## Action item
Apart from the pictures, every entry should be reproduced exactly.

[Images with changed objects]
++++++++++

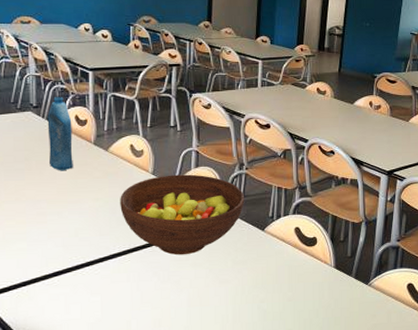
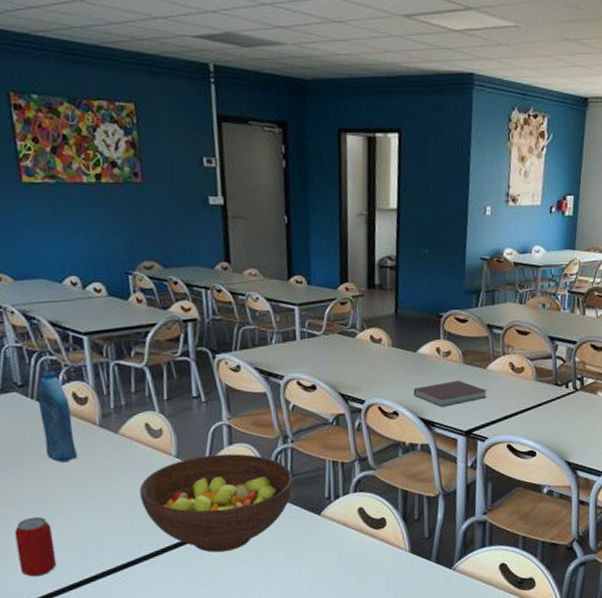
beverage can: none [16,213,47,263] -> present [14,516,57,577]
notebook: none [348,129,408,150] -> present [413,380,488,407]

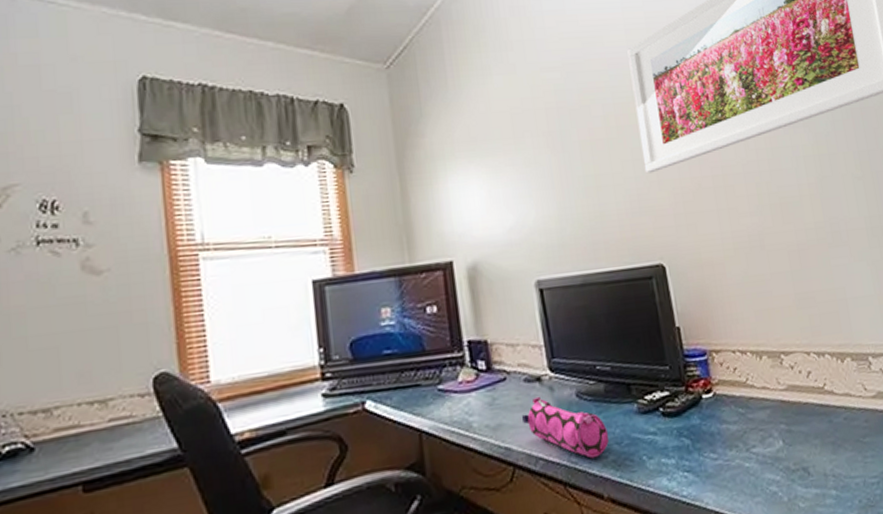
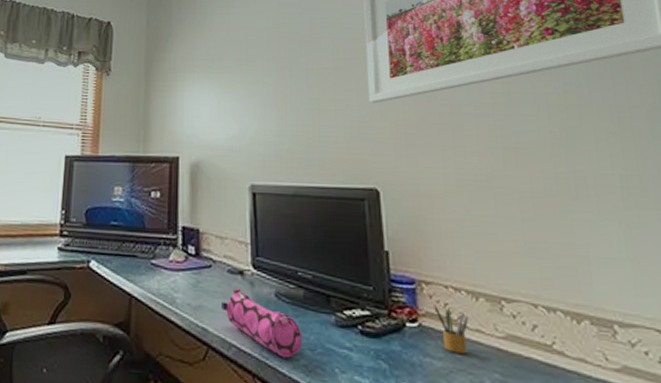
pencil box: none [725,371,757,414] -> present [434,304,470,354]

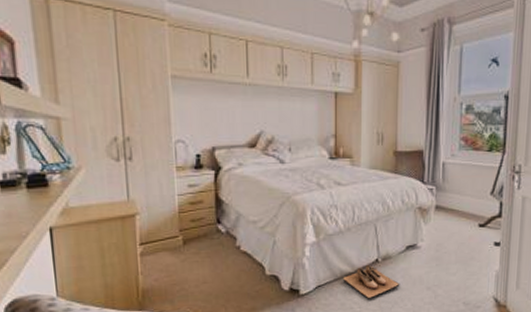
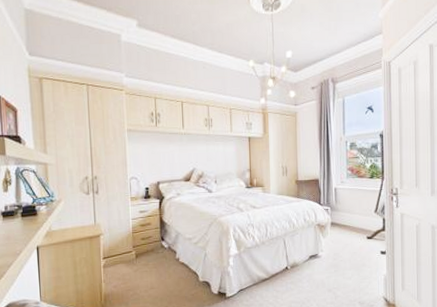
shoe: present [343,264,400,299] -> none [260,271,306,300]

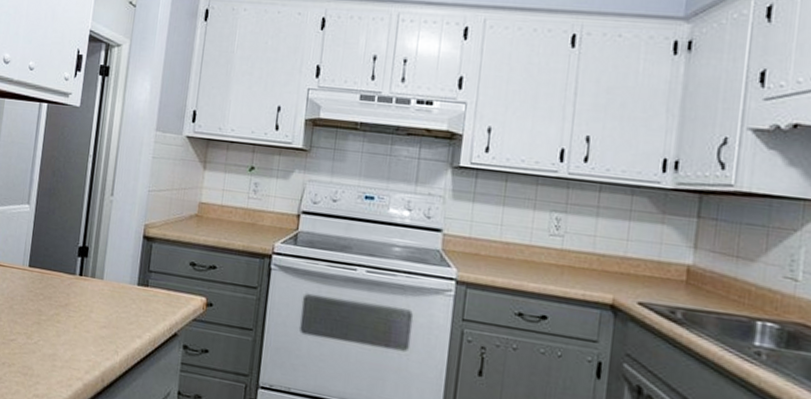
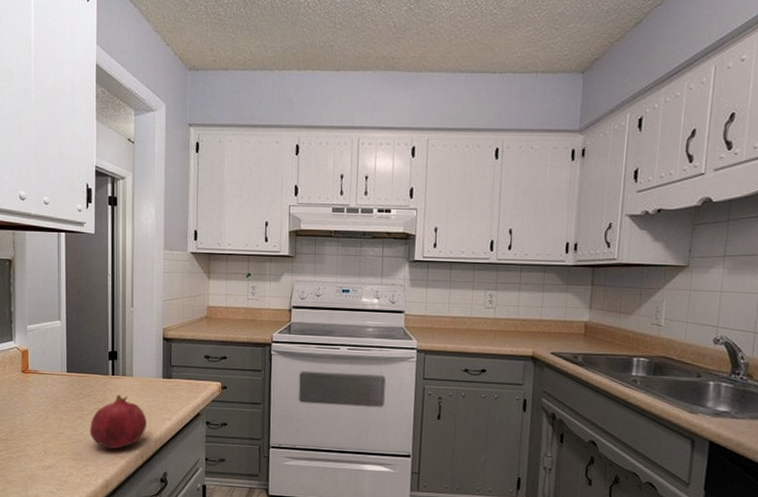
fruit: none [45,299,114,367] -> present [90,394,147,449]

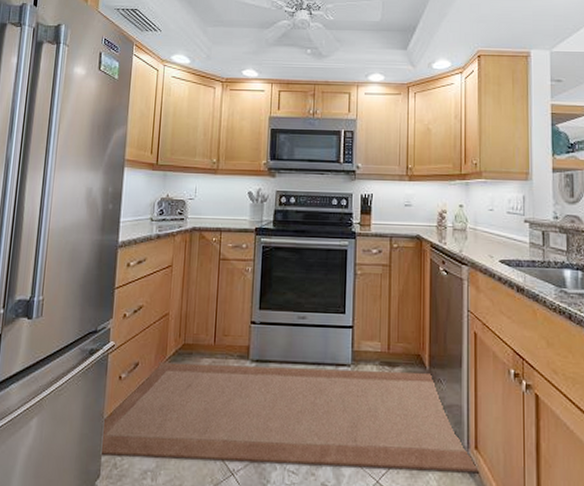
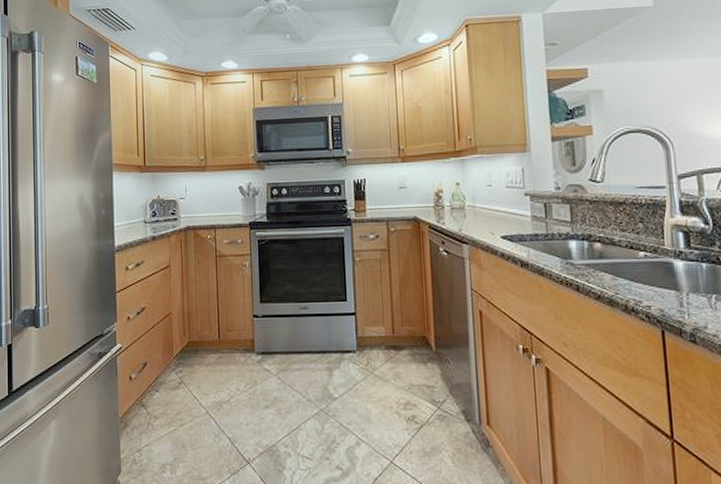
rug: present [102,362,480,474] -> none [120,355,494,452]

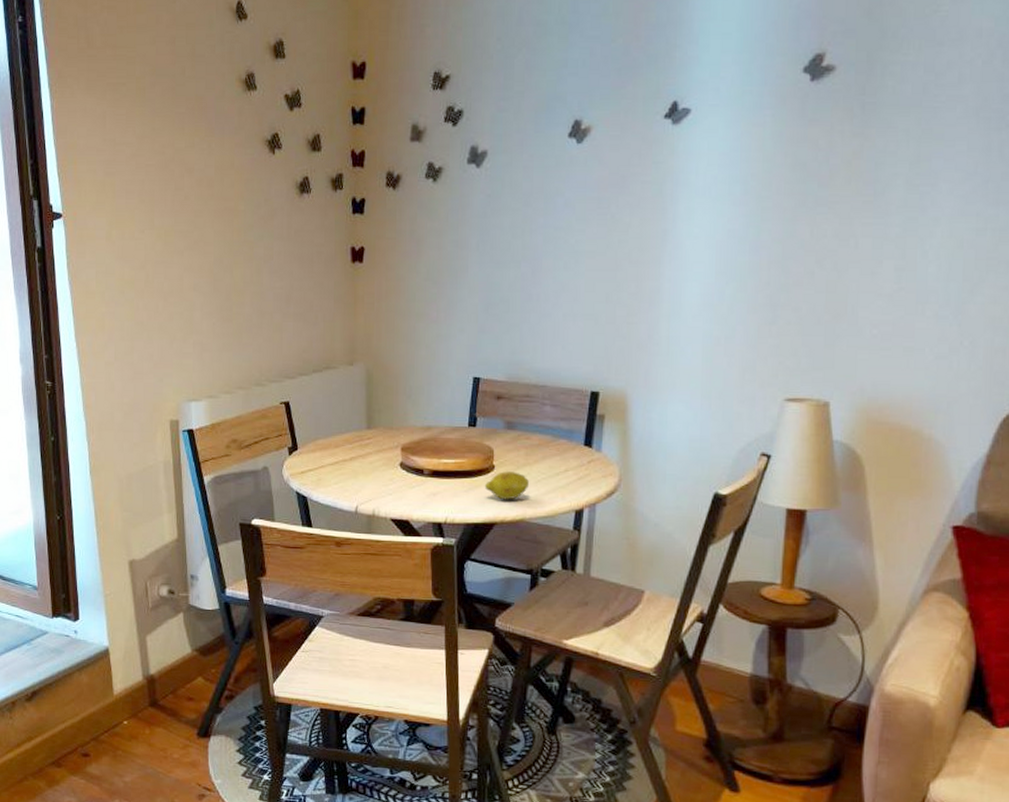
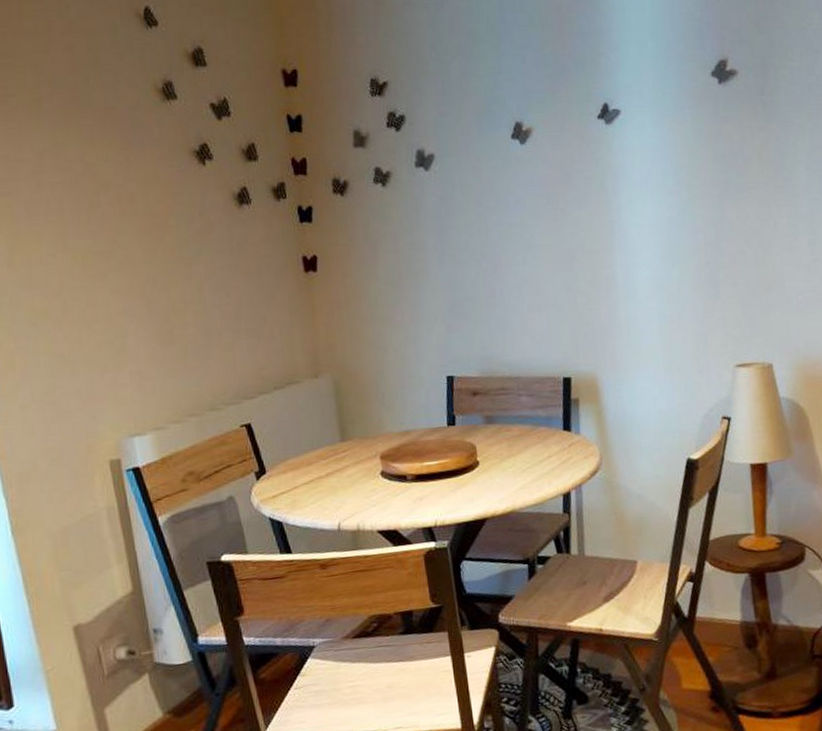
fruit: present [484,471,530,500] -> none [470,464,516,494]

++++++++++

## Written solution
beverage can: none [16,213,47,263] -> present [14,516,57,577]
notebook: none [348,129,408,150] -> present [413,380,488,407]

pencil box: none [725,371,757,414] -> present [434,304,470,354]

shoe: present [343,264,400,299] -> none [260,271,306,300]

fruit: none [45,299,114,367] -> present [90,394,147,449]

rug: present [102,362,480,474] -> none [120,355,494,452]

fruit: present [484,471,530,500] -> none [470,464,516,494]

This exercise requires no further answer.